Spectro Temporal EEG Biomarkers For Binary Emotion Classification
This work addresses emotion detection for applications like human-computer interaction, but it is incremental as it builds on existing EMD methods with new features for a specific dataset.
The paper tackled binary emotion classification from EEG signals by proposing novel spectro-temporal features based on Empirical Mode Decomposition (EMD), specifically marginal Hilbert spectrum and Holo-Hilbert spectral analysis, and demonstrated their efficacy over standard features on the DEAP dataset.

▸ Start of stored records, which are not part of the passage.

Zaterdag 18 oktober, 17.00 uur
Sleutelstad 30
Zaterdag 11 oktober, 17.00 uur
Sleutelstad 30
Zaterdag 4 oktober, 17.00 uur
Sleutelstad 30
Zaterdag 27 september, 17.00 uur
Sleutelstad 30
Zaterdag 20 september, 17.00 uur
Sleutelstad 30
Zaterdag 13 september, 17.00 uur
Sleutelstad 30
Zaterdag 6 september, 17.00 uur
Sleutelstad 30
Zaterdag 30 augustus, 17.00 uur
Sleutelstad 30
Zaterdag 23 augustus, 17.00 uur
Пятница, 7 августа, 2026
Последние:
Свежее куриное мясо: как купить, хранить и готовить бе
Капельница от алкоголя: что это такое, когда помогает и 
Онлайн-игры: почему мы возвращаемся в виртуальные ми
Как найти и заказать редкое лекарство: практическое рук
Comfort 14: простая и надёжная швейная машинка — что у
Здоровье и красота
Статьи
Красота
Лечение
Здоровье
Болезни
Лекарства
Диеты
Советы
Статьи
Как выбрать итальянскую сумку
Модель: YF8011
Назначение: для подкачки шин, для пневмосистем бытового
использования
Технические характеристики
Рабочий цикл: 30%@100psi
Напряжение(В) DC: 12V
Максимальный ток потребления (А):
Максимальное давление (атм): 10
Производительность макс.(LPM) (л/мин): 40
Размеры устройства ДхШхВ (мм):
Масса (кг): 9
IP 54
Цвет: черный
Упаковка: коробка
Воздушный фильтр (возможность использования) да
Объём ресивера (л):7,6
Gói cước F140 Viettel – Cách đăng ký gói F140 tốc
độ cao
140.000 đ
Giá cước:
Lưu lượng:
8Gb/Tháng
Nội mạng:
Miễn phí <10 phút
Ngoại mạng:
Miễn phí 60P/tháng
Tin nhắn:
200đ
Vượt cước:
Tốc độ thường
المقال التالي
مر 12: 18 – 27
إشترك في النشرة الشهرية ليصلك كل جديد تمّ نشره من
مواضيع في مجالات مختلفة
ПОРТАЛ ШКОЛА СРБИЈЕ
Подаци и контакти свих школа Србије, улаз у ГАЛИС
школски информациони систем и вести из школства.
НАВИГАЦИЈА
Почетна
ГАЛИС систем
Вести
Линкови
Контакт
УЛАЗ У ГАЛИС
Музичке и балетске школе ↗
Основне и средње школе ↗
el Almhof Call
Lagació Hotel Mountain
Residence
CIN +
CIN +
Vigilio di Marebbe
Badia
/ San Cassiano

Electroencephalogram (EEG) is one of the most reliable physiological signal for emotion detection. Being non-stationary in nature, EEGs are better analysed by spectro temporal representations. Standard features like Discrete Wavelet Transformation (DWT) can represent temporal changes in spectral dynamics of an EEG, but is insufficient to extract information other way around, i.e. spectral changes in temporal dynamics. On the other hand, Empirical mode decomposition (EMD) based features can be useful to bridge the above mentioned gap. Towards this direction, we extract two novel features on top of EMD, namely, (a) marginal hilbert spectrum (MHS) and (b) Holo-Hilbert spectral analysis (HHSA) based on EMD, to better represent emotions in 2D arousal-valence (A-V) space. The usefulness of these features for EEG emotion classification is investigated through extensive experiments using state-of-the-art classifiers. In addition, experiments conducted on DEAP dataset for binary emotion classification in both A-V space, reveal the efficacy of the proposed features over the standard set of temporal and spectral features.